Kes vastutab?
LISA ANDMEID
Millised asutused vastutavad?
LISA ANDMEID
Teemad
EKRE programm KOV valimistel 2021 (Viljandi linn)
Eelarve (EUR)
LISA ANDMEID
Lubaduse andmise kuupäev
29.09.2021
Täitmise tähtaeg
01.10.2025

==

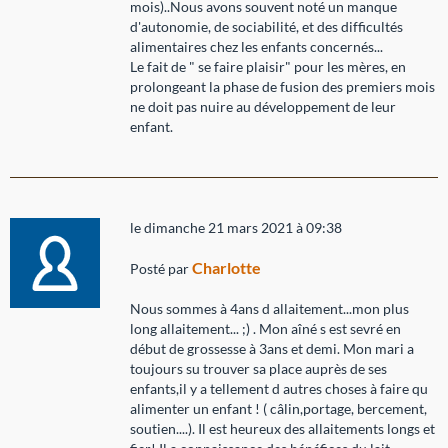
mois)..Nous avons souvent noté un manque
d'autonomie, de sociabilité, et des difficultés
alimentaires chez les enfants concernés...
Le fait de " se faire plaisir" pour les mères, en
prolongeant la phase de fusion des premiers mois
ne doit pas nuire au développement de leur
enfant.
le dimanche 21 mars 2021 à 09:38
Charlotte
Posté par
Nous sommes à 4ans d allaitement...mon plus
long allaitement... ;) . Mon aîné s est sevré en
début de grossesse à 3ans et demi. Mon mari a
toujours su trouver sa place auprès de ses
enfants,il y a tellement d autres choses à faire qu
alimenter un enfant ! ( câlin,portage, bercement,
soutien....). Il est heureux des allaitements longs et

--

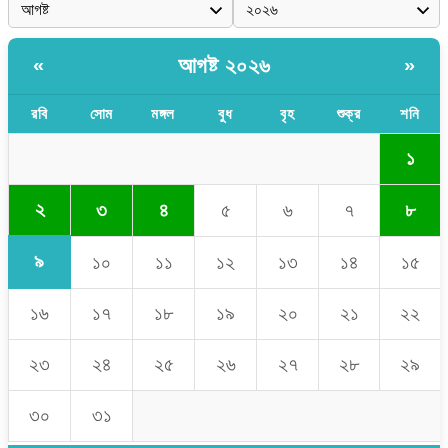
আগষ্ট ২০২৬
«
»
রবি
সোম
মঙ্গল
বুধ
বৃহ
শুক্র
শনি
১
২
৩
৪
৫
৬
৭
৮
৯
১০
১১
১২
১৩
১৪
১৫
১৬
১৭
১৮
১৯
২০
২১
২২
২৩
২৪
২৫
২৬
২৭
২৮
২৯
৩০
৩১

### Activity
From the data above, output only the lines between the line containing "Nous sommes à 4ans d allaitement...mon plus" and the line containing "soutien....). Il est", inclusive, exactly as written.

### Response to this exercise
Nous sommes à 4ans d allaitement...mon plus
long allaitement... ;) . Mon aîné s est sevré en
début de grossesse à 3ans et demi. Mon mari a
toujours su trouver sa place auprès de ses
enfants,il y a tellement d autres choses à faire qu
alimenter un enfant ! ( câlin,portage, bercement,
soutien....). Il est heureux des allaitements longs et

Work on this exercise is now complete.